Problem details:
Reproduce the data below with each occurrence of "developed" replaced by "processed", keeping every other character unchanged.

Extracted entries:
* START *

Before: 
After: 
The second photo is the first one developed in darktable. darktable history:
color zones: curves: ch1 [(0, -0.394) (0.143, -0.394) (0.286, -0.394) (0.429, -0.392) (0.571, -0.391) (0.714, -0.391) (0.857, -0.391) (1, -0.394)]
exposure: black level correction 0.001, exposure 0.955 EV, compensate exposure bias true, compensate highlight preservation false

* END *

Answer:
Before: 
After: 
The second photo is the first one processed in darktable. darktable history:
color zones: curves: ch1 [(0, -0.394) (0.143, -0.394) (0.286, -0.394) (0.429, -0.392) (0.571, -0.391) (0.714, -0.391) (0.857, -0.391) (1, -0.394)]
exposure: black level correction 0.001, exposure 0.955 EV, compensate exposure bias true, compensate highlight preservation false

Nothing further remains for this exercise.